◆ **WHAT IS EXPECTED**: In the listing below, look for "password" and copy every line that has it.

◆ **DATASET ENTRIES**:
·····
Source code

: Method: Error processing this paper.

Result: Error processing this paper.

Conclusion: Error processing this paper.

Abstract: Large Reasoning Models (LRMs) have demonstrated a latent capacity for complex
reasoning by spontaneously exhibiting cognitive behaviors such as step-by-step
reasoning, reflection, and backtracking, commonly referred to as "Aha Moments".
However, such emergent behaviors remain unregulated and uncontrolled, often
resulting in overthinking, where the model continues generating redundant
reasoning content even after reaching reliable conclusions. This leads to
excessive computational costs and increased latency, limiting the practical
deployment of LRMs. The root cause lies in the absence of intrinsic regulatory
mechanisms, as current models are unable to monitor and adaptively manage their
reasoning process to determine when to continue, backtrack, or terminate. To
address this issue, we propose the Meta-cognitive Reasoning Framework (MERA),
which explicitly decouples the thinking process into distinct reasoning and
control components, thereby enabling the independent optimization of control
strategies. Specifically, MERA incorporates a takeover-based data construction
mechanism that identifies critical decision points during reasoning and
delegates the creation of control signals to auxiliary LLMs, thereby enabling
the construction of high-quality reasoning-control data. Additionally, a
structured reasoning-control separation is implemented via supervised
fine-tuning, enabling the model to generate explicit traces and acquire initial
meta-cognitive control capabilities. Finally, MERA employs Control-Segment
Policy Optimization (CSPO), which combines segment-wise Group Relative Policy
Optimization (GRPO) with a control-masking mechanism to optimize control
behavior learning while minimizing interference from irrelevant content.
·····
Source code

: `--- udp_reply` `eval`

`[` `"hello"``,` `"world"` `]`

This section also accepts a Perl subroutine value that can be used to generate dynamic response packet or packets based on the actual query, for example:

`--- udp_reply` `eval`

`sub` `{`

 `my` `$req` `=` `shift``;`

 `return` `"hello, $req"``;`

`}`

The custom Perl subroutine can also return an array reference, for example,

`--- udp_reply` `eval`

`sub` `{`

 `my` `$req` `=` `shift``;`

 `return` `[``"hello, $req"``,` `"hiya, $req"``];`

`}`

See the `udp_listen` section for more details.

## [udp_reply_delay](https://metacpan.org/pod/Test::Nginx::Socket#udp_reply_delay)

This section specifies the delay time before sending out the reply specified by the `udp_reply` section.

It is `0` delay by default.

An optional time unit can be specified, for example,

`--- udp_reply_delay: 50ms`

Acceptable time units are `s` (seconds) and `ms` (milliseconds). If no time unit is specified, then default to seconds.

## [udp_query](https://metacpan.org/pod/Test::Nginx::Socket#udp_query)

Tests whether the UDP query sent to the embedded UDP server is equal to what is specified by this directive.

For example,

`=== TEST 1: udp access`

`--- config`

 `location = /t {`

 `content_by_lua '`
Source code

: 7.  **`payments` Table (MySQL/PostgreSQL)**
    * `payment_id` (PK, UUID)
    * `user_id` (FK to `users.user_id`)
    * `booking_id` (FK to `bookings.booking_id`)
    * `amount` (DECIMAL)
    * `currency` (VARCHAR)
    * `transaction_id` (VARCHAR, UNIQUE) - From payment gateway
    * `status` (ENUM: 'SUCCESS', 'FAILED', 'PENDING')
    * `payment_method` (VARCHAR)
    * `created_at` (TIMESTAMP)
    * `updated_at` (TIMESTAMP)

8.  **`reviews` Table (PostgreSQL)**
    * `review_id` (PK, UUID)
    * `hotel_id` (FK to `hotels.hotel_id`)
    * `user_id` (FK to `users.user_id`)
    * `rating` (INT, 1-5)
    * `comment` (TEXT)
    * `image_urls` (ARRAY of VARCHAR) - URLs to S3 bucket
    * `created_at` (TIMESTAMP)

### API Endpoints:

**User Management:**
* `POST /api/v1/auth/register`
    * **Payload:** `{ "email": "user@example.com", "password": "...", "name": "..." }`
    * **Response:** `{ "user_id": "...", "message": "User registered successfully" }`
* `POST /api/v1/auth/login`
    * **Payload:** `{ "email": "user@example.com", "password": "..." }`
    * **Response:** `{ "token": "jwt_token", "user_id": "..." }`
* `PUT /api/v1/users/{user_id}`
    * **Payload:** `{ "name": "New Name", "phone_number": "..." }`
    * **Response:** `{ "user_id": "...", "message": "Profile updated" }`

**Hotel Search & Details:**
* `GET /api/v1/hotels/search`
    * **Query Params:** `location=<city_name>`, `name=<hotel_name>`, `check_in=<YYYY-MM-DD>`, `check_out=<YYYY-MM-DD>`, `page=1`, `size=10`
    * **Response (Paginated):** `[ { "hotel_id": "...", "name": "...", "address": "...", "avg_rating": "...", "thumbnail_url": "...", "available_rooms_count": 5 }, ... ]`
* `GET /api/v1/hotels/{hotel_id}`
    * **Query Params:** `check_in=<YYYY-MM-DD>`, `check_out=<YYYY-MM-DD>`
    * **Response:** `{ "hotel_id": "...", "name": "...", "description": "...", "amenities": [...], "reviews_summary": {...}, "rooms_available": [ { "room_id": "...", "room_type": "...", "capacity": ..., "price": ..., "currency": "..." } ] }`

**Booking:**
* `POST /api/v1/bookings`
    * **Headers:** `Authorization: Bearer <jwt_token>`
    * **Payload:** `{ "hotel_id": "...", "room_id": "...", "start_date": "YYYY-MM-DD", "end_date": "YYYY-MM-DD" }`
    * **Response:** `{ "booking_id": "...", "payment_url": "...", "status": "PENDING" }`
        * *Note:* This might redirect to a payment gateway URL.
·····
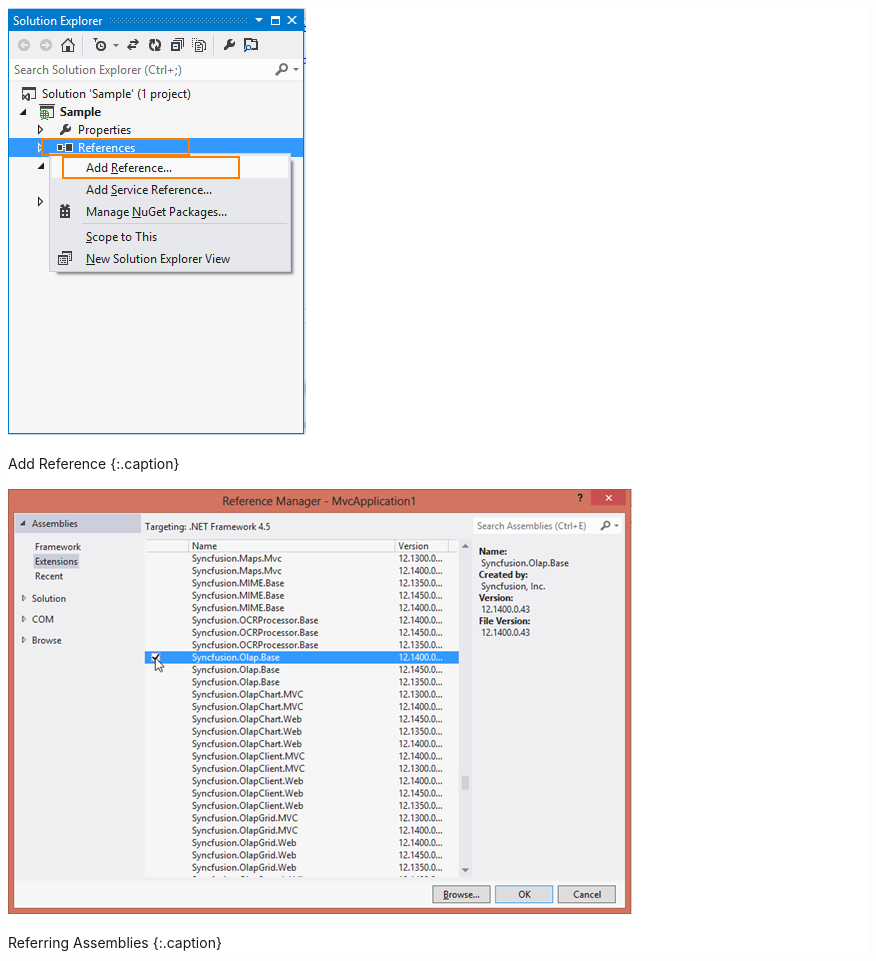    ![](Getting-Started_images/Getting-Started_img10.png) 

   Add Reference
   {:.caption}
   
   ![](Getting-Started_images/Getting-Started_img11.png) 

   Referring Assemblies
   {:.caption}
·····
◆ **SOLUTION**:
    * **Payload:** `{ "email": "user@example.com", "password": "...", "name": "..." }`
    * **Payload:** `{ "email": "user@example.com", "password": "..." }`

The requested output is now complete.